■ Consigne ■
D'après le texte source, à quelle date la Commission a-t-elle proposé d'introduire de nouvelles règles applicables dans toute l'UE ?

■ Texte source ■
|---|

Ce document constitue la contribution de la FEDIL à la proposition de directive du Parlement européen et du Conseil relative à la protection des personnes signalant des violations du droit de l’Union européenne («UE»).
CONTEXTE
En Europe, la protection des lanceurs d’alerte dépend aujourd’hui de la législation des États membres et des corpus de règles adaptées aux différentes traditions juridiques nationales. À la suite de révélations telles que «LuxLeaks» ou «Panama Papers», le Parlement européen a fait appel à une protection renforcée et harmonisée des lanceurs d’alerte à travers l’UE et la Commission européenne a décidé de prendre de nouvelles mesures, notamment contre l’évasion et le dumping fiscal.
Le 23 avril 2018, la Commission a proposé d’introduire de nouvelles règles applicables dans toute l’UE et visant à garantir une protection accrue des personnes qui signalent des violations ou des abus du droit de l’UE, qu’elles soient dans une relation de travail directe ou indirecte avec l’entité litigieuse. La proposition de directive prévoit l’établissement de canaux de signalement internes et externes puis, une protection considérable des dénonciateurs contre un nombre de comportements ou de décisions qui pourraient faire acte de représailles. Comme cela est notamment le cas en droit luxembourgeois, la charge de la preuve reposera sur l’employeur, de sorte qu’il devra prouver qu’il n’agit pas en représailles contre le dénonciateur, objet de certaines mesures.
Le Luxembourg a reconnu que les lanceurs d’alerte peuvent jouer un rôle important dans la découverte d’activités illégales portant atteinte à l’intérêt public. Un niveau élevé de protection des lanceurs d’alerte a donc été introduit par la loi du 13 février 2011 renforçant les moyens de lutte contre la corruption et portant modification du Code du travail, de la loi modifiée du 16 avril 1979 fixant le statut des fonctionnaires de l’État, de la loi modifiée du 24 décembre 1985 fixant le statut général des fonctionnaires communaux, du Code d’instruction criminelle et du Code pénal. Afin de remédier de manière effective à toute infraction éventuelle, cette nouvelle loi encourage l’employé à alerter son employeur ou le Parquet, lorsqu’il prend connaissance de faits constitutifs de prise illégale d’intérêts, de corruption ou de trafic d’influence au sens des dispositions du Code pénal.
Commentaires généraux
La FEDIL soutient toute initiative dont l’objectif est de prévenir les infractions aux règles de droit de l’Union et reconnaît la nécessité de mettre en place un cadre de protection des lanceurs d’alerte pour contribuer au respect de ces règles. Dès lors que maintenir une bonne réputation au niveau national tant qu’européen et international est fondamental pour nos entreprises, elles s’engagent continuellement à faire valoir une culture de conformité et protéger ceux qui contribuent au respect des lois.

|---|

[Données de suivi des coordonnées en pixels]
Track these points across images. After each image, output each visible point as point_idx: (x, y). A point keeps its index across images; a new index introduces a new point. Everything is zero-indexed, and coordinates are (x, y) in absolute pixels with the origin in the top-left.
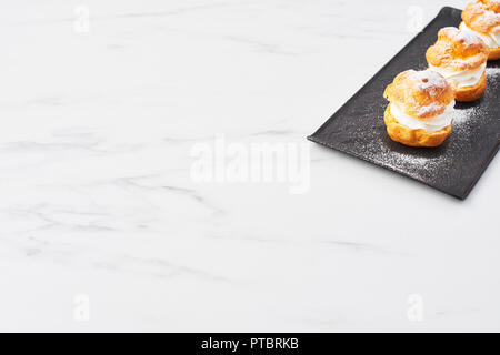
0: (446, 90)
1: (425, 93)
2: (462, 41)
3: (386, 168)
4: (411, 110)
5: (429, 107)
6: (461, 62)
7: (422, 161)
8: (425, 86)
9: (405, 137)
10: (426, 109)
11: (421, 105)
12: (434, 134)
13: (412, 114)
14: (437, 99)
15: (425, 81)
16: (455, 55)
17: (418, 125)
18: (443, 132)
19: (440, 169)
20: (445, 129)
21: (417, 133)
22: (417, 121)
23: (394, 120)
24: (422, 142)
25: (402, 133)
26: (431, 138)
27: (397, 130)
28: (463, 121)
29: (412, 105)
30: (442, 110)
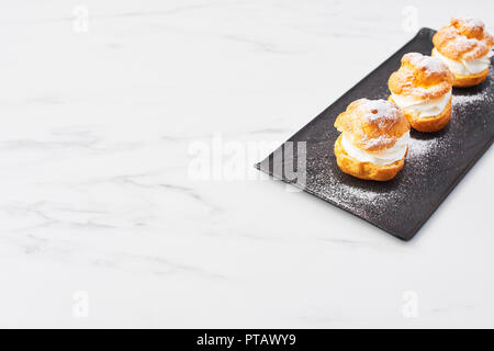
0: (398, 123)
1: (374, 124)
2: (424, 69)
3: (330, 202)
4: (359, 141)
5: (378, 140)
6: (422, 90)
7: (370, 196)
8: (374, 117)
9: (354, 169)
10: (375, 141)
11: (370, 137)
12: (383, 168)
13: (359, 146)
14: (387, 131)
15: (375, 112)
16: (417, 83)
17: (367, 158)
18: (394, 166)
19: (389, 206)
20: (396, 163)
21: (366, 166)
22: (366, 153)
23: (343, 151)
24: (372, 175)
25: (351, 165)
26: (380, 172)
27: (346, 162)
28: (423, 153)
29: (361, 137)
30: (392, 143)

|---|

■ Réponse ■
Le 23 avril 2018.